◆ REQUIRED TASKS
a) Using the award announcement that follows, decide whether each statement agrees with it: (i) members of the Editorial Board of Physics of Plasmas chose the award recipient; (ii) the article named in the citation was published in 2019; (iii) the award is drawn from the most highly cited and downloaded articles of the past ten years. For each, answer yes or no and quote the words that decide it.
b) List, in order of appearance, every number the award announcement writes in numerals.

◆ TEXT UNDER STUDY
· · · · · · ·
Members of the Editorial Board of the Physics of Plasmas selected Professor Ian Hutchinson as the 2022 recipient of the Ronald C. Davidson Award for Plasmas Physics from among the most highly cited and most highly downloaded articles from Physics of Plasmas during the past five years. The citation for this year's award to Ian Hutchinson reads:
In recognition of outstanding plasma physics research by a Physics of Plasmas Author as evidenced by
“Electron holes in phase space: What they are and why they matter,” Physics of Plasmas, 24, 055601 (2017).
· · · · · · ·
◆ GIVEN INFORMATION
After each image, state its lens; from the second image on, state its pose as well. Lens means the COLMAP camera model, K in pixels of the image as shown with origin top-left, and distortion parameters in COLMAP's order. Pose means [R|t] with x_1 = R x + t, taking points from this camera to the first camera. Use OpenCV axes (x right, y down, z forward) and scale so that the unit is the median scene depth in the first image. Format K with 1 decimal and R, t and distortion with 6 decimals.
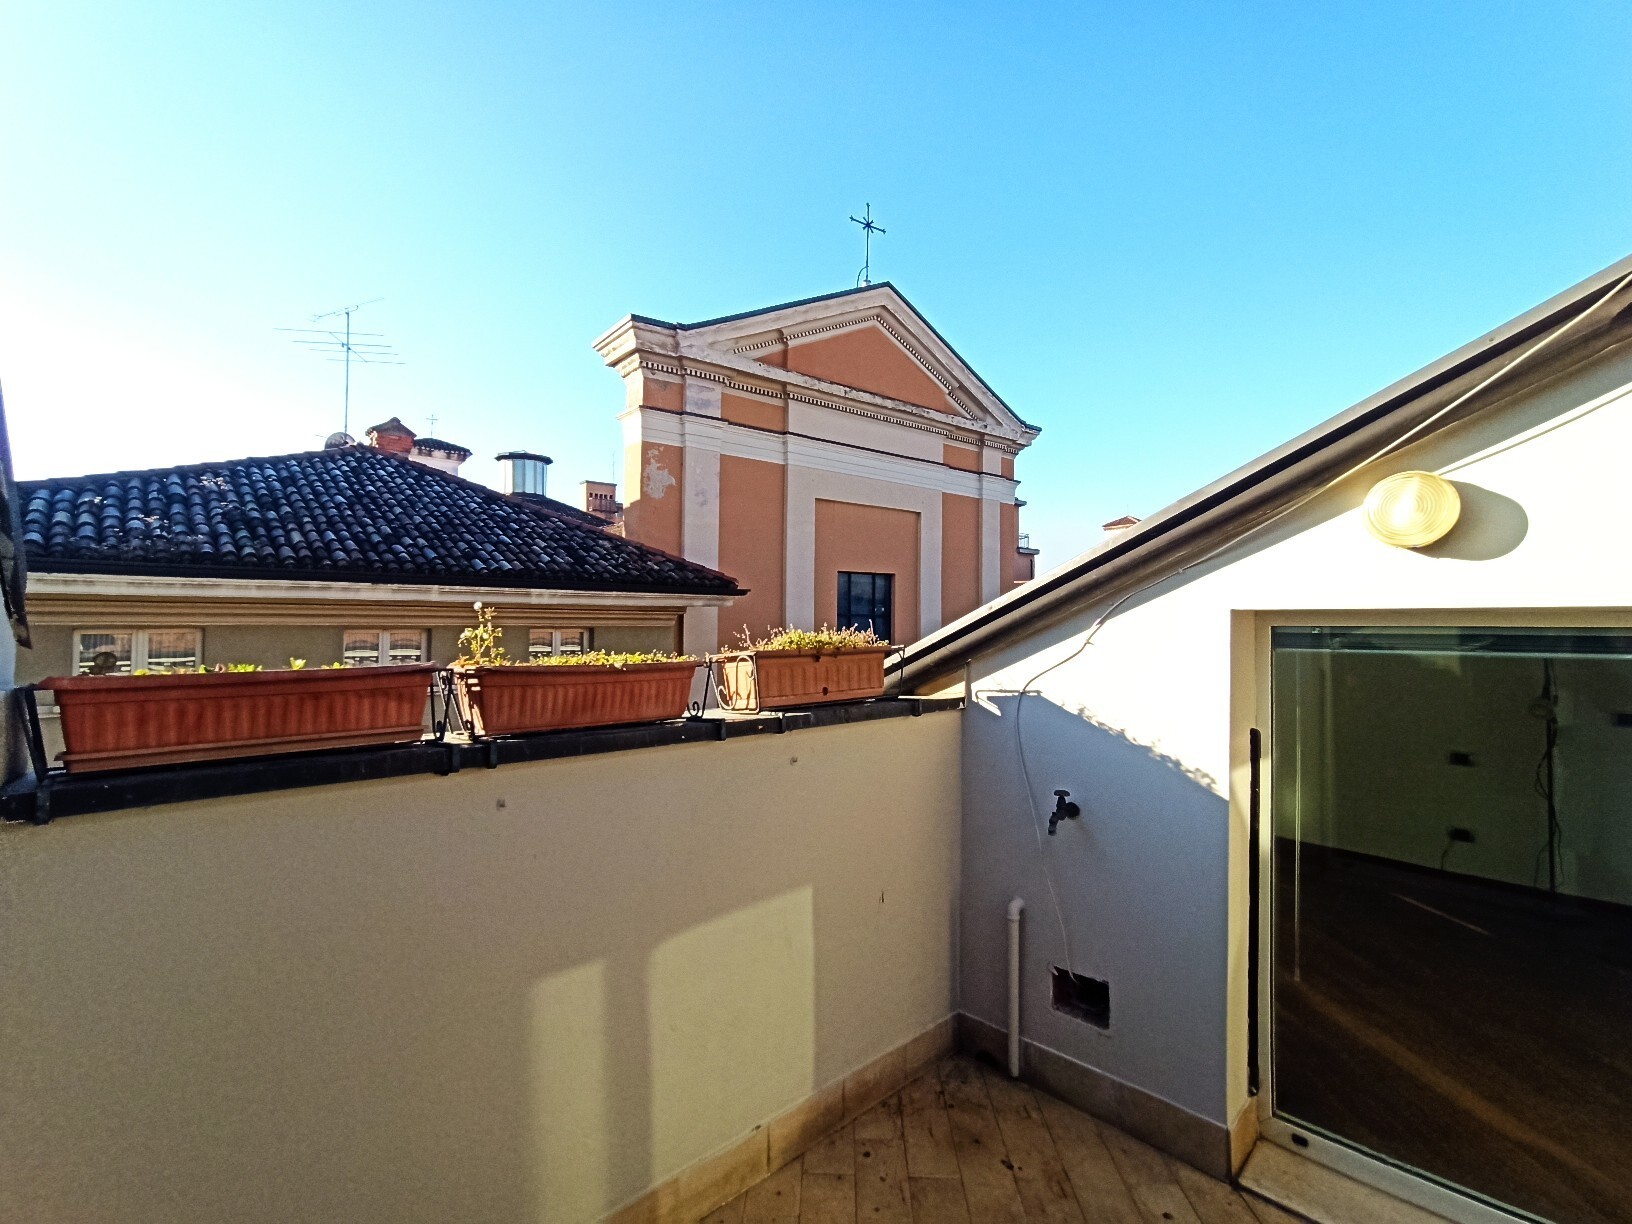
lens RADIAL K [[751.7, 0, 813.0], [0, 751.7, 611.6], [0, 0, 1]] dist [-0.049982, 0.032094]
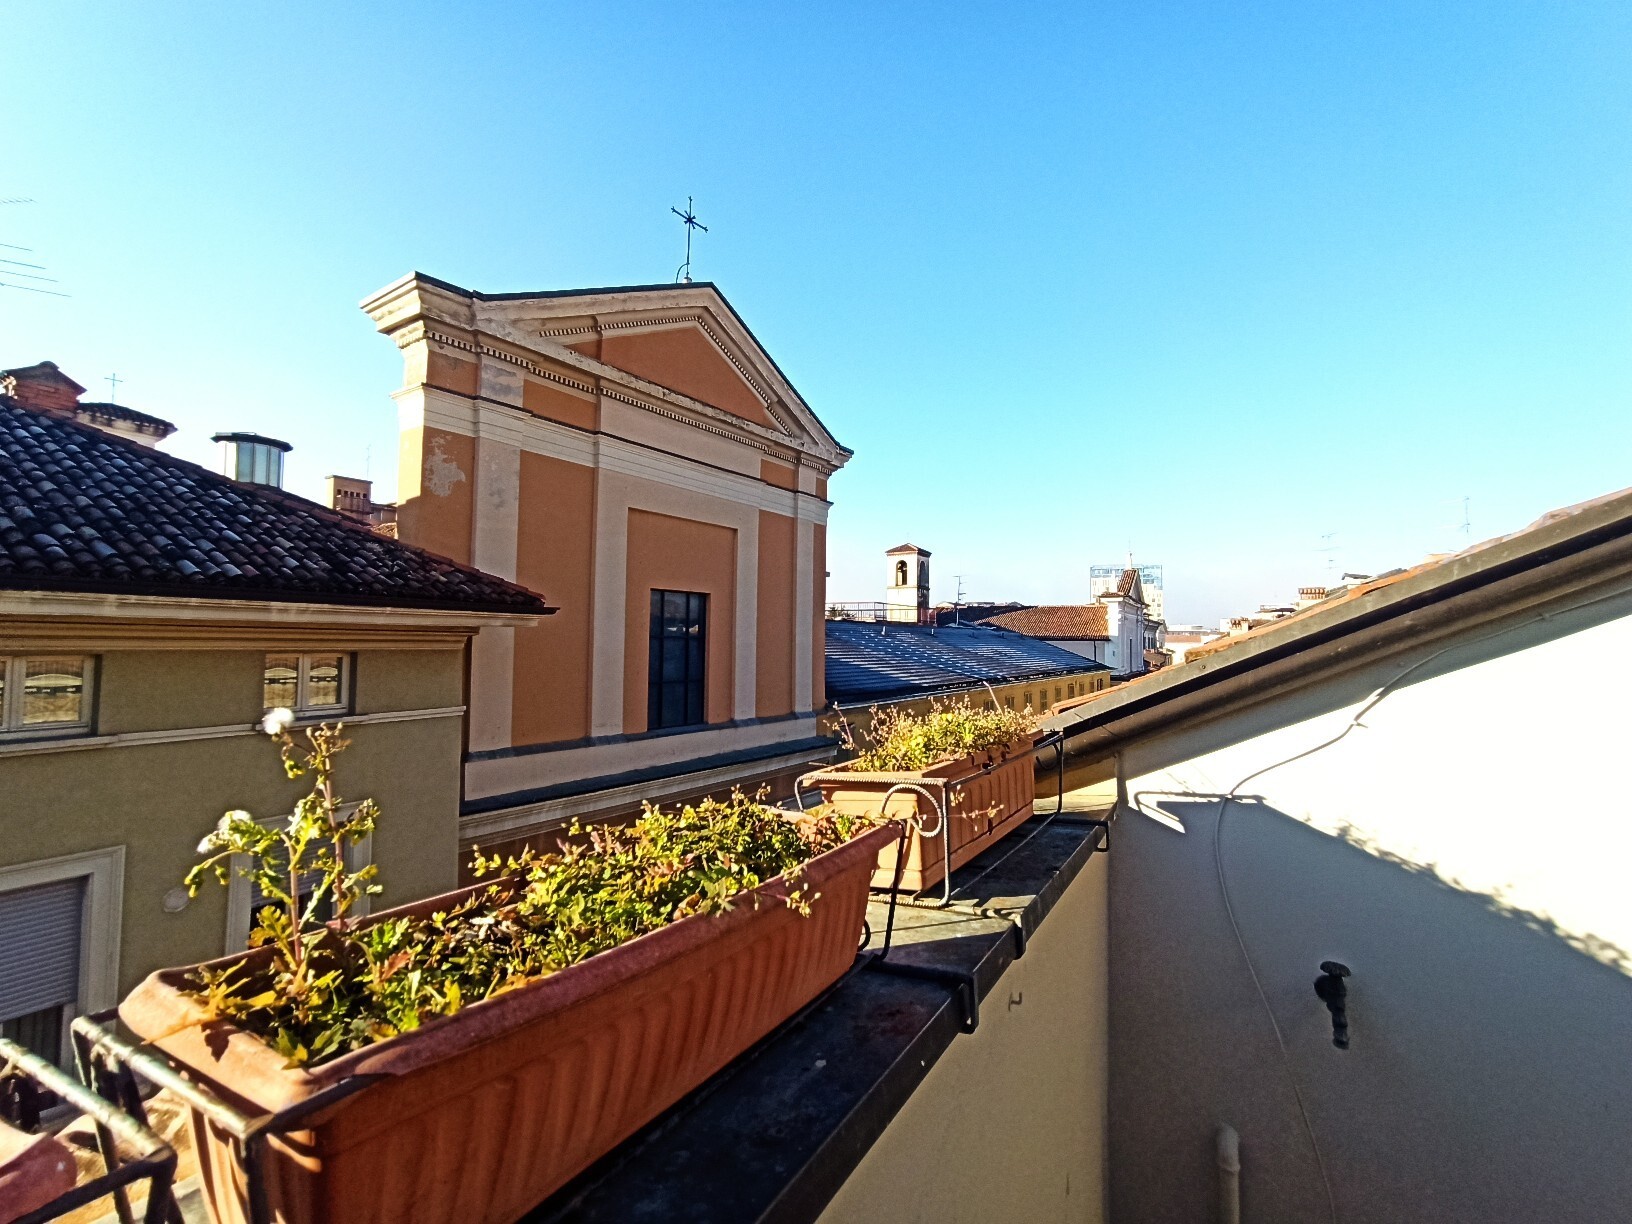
lens RADIAL K [[751.7, 0, 813.0], [0, 751.7, 611.6], [0, 0, 1]] dist [-0.049982, 0.032094]
pose [[0.958406, 0.018809, 0.284787, -0.044357], [-0.011857, 0.999589, -0.026116, -0.005544], [-0.285161, 0.021653, 0.958235, 0.089469]]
· · · · · · ·
◆ WRITTEN ANSWERS
a)
(i) Yes: "Members of the Editorial Board of the Physics of Plasmas selected Professor Ian Hutchinson"
(ii) No: "Physics of Plasmas, 24, 055601 (2017)"
(iii) No: "during the past five years"

b) 2022, 24, 055601, 2017